A neural net trained in Python and deployed to iOS via Objective-C++

github project


In this project I trained 2 and 3-layer FFN classifiers on the MNIST dataset and deployed a final model in an iOS app as a practical example. The models were implemented and trained in Python with NNKit (a framework I developed to study neural networks) and the iOS example was done in Objective-C and C++.

The final model achieves 99% test accuracy in the MNIST test set and performs fairly well in practice with both handwritten and computer-generated digits.

Figure 1. Deployed model (iOS) recognizing handwritten digits.
Figure 2. Deployed model (iOS) recognizing computer generated digits.

Learning MNIST

I trained different combinations of network topologies and batch sizes (Tables 1 and 2) on the whole MNIST train set and used the first half of the test set (5K examples) for validation, setting aside the other half for testing. At the end of each training epoch I measured validation accuracy and kept the five best checkpoints across all epochs based on this performance measure (Algorithm 1).

Model Output (10-unit layer) Epochs Loss Optimizer Learning Rate
softmax 100 cross entropy gradient descent w / momentum ( ) 0.99
Table 1: Fixed settings used in training.
Topologies Batch Sizes
170, 300, 900, (300, 300), (900, 100), (170, 100, 70), (300, 200, 100) 16, 32, 182
Table 2: Variable settings used in training.
Algorithm 1. Training with hyperparameter / topology search combined with checkpoints based on validation accuracy.

The best models stemmed from two combinations of topologies and batch sizes. In fact, four out of the five models were iterative improvements over a common combination (Table 3).

Model ID Topology (excluding output) Batch Size Best Epoch Training Loss Validation Loss Validation Accuracy (%)
1 900-100 32 36 0.000 0.104 98.04
2 900-100 32 35 0.000 0.104 98.00
3 900-100 32 31 0.000 0.104 97.98
4 900-100 32 27 0.000 0.108 97.96
5 300 16 86 0.000 0.102 97.88
Table 3: Training results.

Figures 3 and 4 show training stats for the best models. From these it can be seen that best accuracy, which I used in deciding whether to keep a checkpoint, did not coincide with lowest validation loss, which is the usual measure to decide on early-stopping. In a sense then, I used a different loss function for validation than for training but this turned out beneficial.

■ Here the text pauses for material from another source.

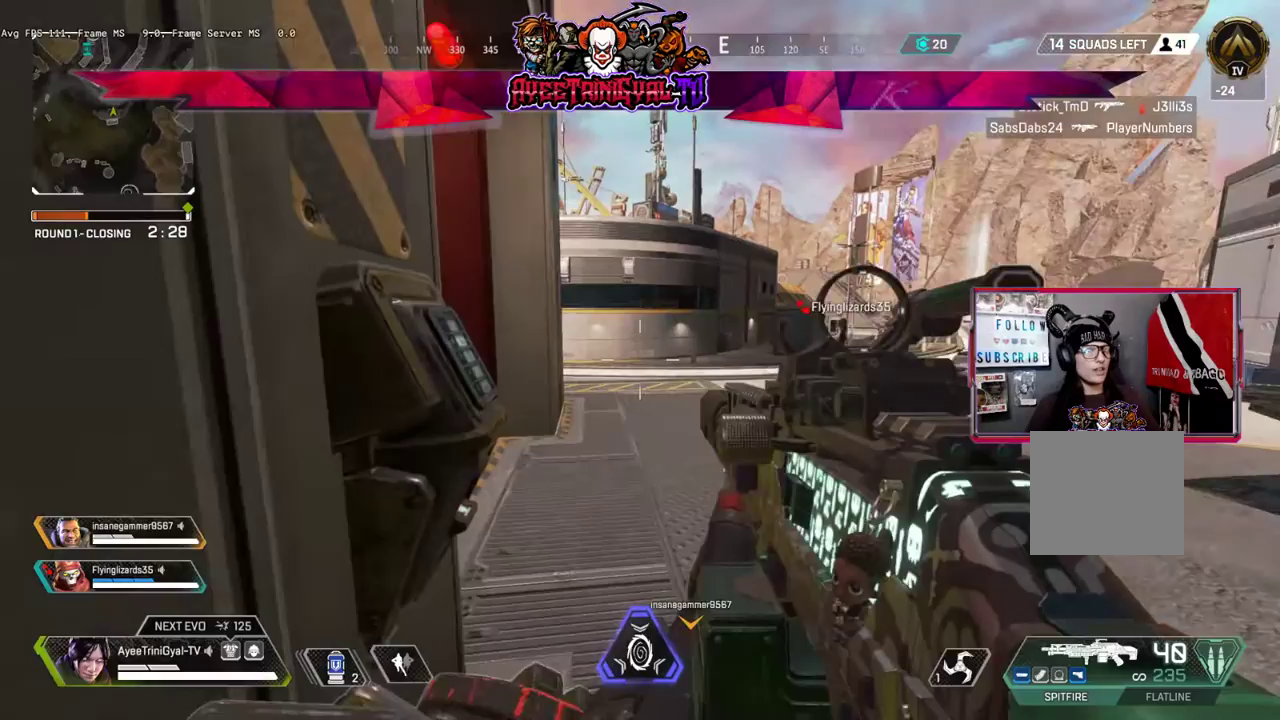
{"buttons": [], "left_stick": "center", "right_stick": "right", "events": [[500, "right_stick", "right"]]}
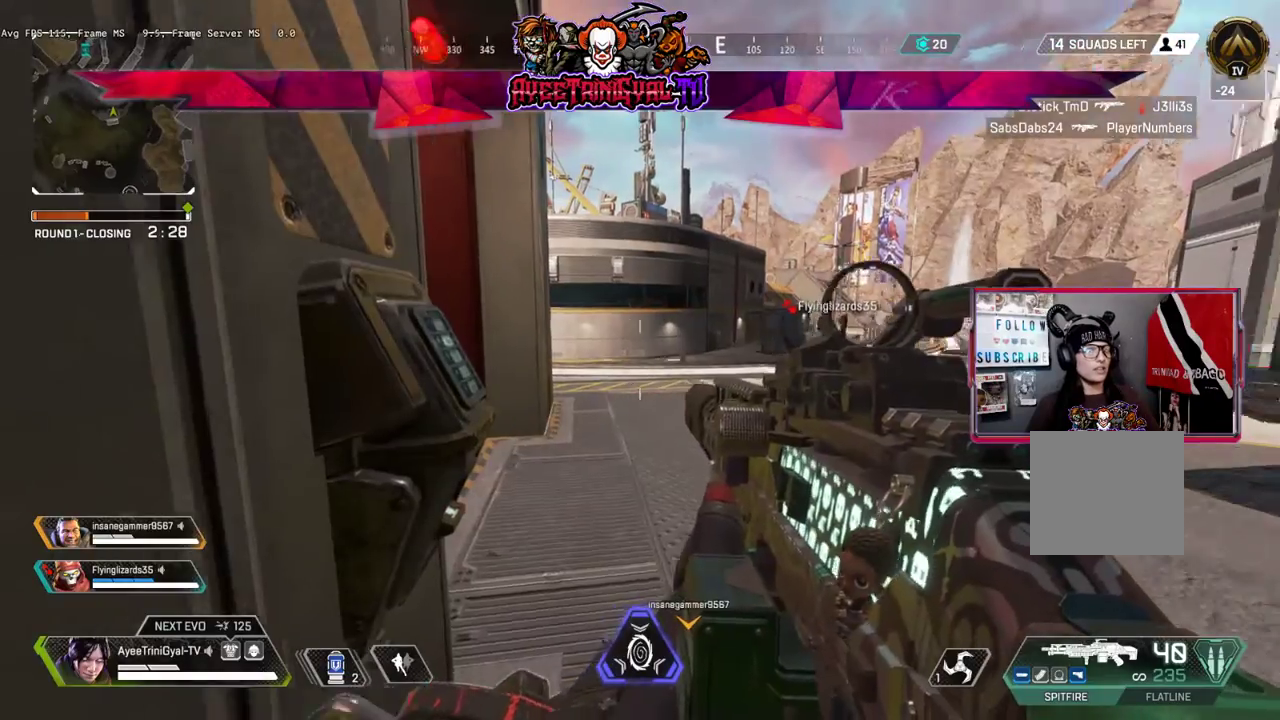
{"buttons": [], "left_stick": "center", "right_stick": "center", "events": [[167, "right_stick", "center"]]}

A possible interpretation for why stopping on accuracy might have been better is that the loss function measures distance from the target and the targets in this problem are one-hot vectors equivalent to 100% probabilities for the right digit and 0% probabilities for all other digits. Then matching a 100% probability would probably mean overfitting to noise specific to the dataset. Accuracy instead measures the relative probabilities of digits within the output distribution (i.e.: the prediction is the digit with highest probability, without it necessarily being 100%).

Figure 3. Training stats for models 1, 3 and 4 (2 omitted for legibility).
Figure 4. Training stats for model 5.

Testing MNIST

Testing was done by running the remaining 5K examples in the test set as a whole batch thru each model and measuring accuracy in the same way as for validation. All models scored similarly around 99% (Table 4).

Model ID Topology Batch Size Best Epoch Test Accuracy (%)
4 900-100 32 27 99.18
3 900-100 32 31 99.14
1 900-100 32 36 99.08
2 900-100 32 35 99.08
5 300 16 86 99.00
Table 4. Testing results on the remaining 5K examples in the MNIST test set.

For a baseline, I relied on error rates for similar network architectures as reported in the MNIST website, which I partially reproduced in Table 5. This table does not include entries where the input to the network was augmented in some way, since I used raw features. Given this table, my test results were very satisfactory.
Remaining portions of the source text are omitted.